Merry Christmas and PizzaPosted: December 21, 2013
The space between posts has been fairly substantial. Why? Two reasons:
First, it is difficult to “go back” and, if you will, relive the past in this context. My MO in the past has been to dwell on the negative and live in the world of “what if.” As I write this I will tell you that this tendency and horrific habit has been changing big time.
I am learning how to recall and “go back” without allowing it to bring me down. While not everyone in a similar situation as my own is like me, there are others out there – guaranteed. So to all of you I will say, if I can do it, I believe you can also. So hang in there!
Second, I had my last appointment this year with my PCP person. I have also been falling asleep early so my sleeping pattern is disrupted. I also let him know that I seem to have a lot of energy for three, sometimes four days after I took my 1 1/2 pills (once a week, along with one pill six times a week) for sluggish thyroid function. He looked at the blood tests and said, “Well no wonder. Your TSH score is in the basement.” At which he upped the synthroid to 150 mcg from 112 mcg, So part of my lack of oomph was physical.
Now before posting what is prepared from my husband person (caregiver aka Mr T – teacher):
Our hope for each of you and yours is a most Blessed Christmas and healthy New Year.
As we Celebrate the birth of Jesus Christ may we all allow our generosity of spirit and deed to continue to flow freely.

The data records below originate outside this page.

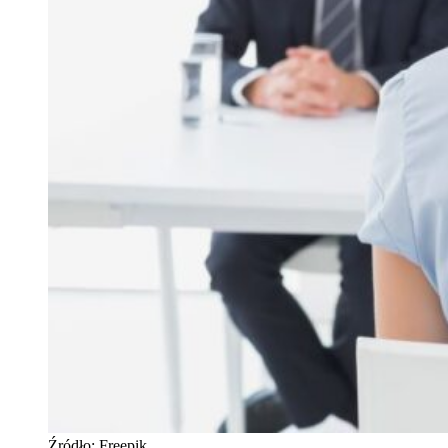
Źródło: Freepik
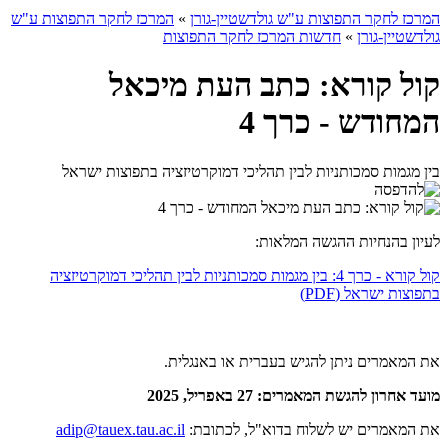
המרכז לחקר התפוצות ע"ש גולדשטיין-גורן
»
המרכז לחקר התפוצות ע"ש
גולדשטיין-גורן
»
חדשות המרכז לחקר התפוצות
קול קורא: כתב העת מיכאל
המחודש - כרך 4
בין מגמות סמכותניות לבין תהליכי דמוקרטיזציה בתפוצות ישראל
לעיון בהנחיות ההגשה המלאות:
קול קורא - כרך 4: בין מגמות סמכותניות לבין תהליכי דמוקרטיזציה
בתפוצות ישראל (PDF)
את המאמרים ניתן להגיש בעברית או באנגלית.
מועד אחרון להגשת המאמרים: 27 באפריל, 2025
את המאמרים יש לשלוח בדוא"ל, לכתובת:
adip@tauex.tau.ac.il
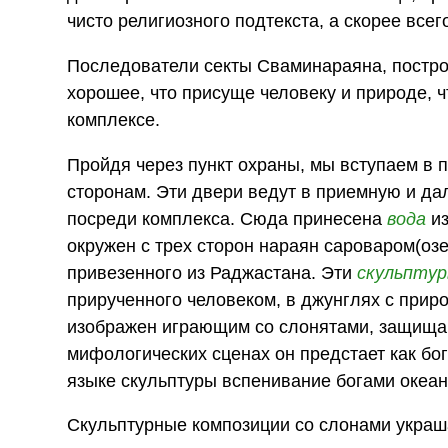
чисто религиозного подтекста, а скорее все
Последователи секты Сваминараяна, постро
хорошее, что присуще человеку и природе, 
комплексе.
Пройдя через пункт охраны, мы вступаем в
сторонам. Эти двери ведут в приемную и д
посреди комплекса. Сюда принесена
вода
из
окружен с трех сторон нараян сароваром(озе
привезенного из Раджастана. Эти
скульпту
прирученного человеком, в джунглях с приро
изображен играющим со слонятами, защищаю
мифологических сценах он предстает как бо
языке скульптуры вспенивание богами океан
Скульптурные композиции со слонами украша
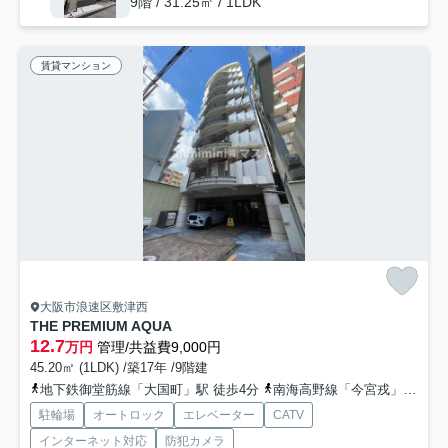
9階 / 31.25㎡ / 1LDK
賃貸マンション
大阪市浪速区敷津西
THE PREMIUM AQUA
12.7
万円
管理/共益費9,000円
45.20㎡ (1LDK) /築17年 /9階建
地下鉄御堂筋線「大国町」駅 徒歩4分
南海高野線「今宮戎」駅 徒歩10分
駐輪場
オートロック
エレベーター
CATV
インターネット対応
防犯カメラ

I asked Mr T to put together a few thoughts from the caregiver perspective. So without further word from me, heeeeeere’s Mr T:
Me a caregiver. Never been placed into that role before. Sure, I was a dad and took care of the kids. Held them when they were sick or just needed held. But, giving care to a loved one gravely ill, well I never faced this before. I knew how to be taken care of, having had a few ‘incidents’ in my life. But caregiver? Was I prepared for this?
In my life I have learned a few things and tend to be contrary to the core. So when life deals me lemons, I get PIZZA. Anyone can make lemonade, but turning the world on its heels takes ingenuity and at times bigger cajoles than you knew you had.
I was taught as a puppy cop a few maxims. One was to learn my limitations and then realize I had none. Facing the unknown, thinking fast and, doing something (even if it was wrong) was a way of life. And now it was really being put to the test!
When Mrs. AL decided to fight this menace I was all in. One issue facing her was never having learned to scrap. I mean down and dirty street fight and, in a place where you cannot lose, ever. She had never faced her own mortality before and now realized it was going to happen. After all, none of us gets out of here alive. Facing death, especially your own is not a comfortable place to be. My job: teach her to fight, win at all cost and, give no quarter.
This was not the easiest job. She only saw me being strong. She did not see the tears driving to work. She wasn’t aware of the sleepless nights checking to see if she was breathing. True to her name, Mrs. AL learned fast (she had no choice), was always receptive and, took charge.
I was cautioned before the chemo started to make sure she stays active and not to lose weight. I am a master at not losing weight so that part I had locked down.
Then came one of the tests for the caregiver!
Prior to the third treatment, blood was drawn locally three days prior to treatment (it was usually done the day of the treatment). That same day, Mrs. AL was on the phone with the chemo palace and was told she might not be able to get her chemo because her white cell count was in the dumper. I could see the disappointment and despair starting. This was not going to end well.
Think, THINK, T H I N K, do something anything to change the situation. A quick check online showed me that eggs raise white cell counts. I like eggs, especially with bacon and lightly buttered toast. EGGS I call out, and she comes running. “What?” she asks. EGGS I tell her, eggs raise white cell counts (ok, so I left the part off that it takes a long time and ain’t really all that great anyway). “What are you waiting for,” she says, “GO GET EGGS!” Off I go, and boy did we eat eggs. For two and a half days, eggs with bacon and toast, too!
We go to the chemo palace and the doctor tells her white cell count is good to go and she can get the treatment. Mrs. AL leans over and hits me on the arm and says to the doctor, “he said it would work.” “What?” the doctor asked. She proceeded to tell him all about the eggs and how I said it would raise the white cells.
Doc just looks at me with a glare. All I said to him was, “hey, it worked.” The mental part was far more important that weekend than the tests or treatment. (What if it hadn’t worked? I have no idea how I would have gotten out of that one!)
Whether intentional or not we are all taught as kids to quit when the going gets tough or we don’t feel comfortable and to hang onto a mom or dad. And moms and dads don’t want to see their wee ones hurt so they reinforce the idea of looking elsewhere for help.
If we are fortunate we have experiences with people who hold us to account for our actions. If we are really blessed we learn to make PIZZA out of lemons and do something, anything even it’s wrong.
As for me, I have added eggs, bacon and, toast to that PIZZA recipe. And, I will always remember that day and how I was taught as a young cop to recognize I had no limitations, that the only thing standing in my way of anything is me. A lesson, I am proud to say, Mrs. AL learned as well.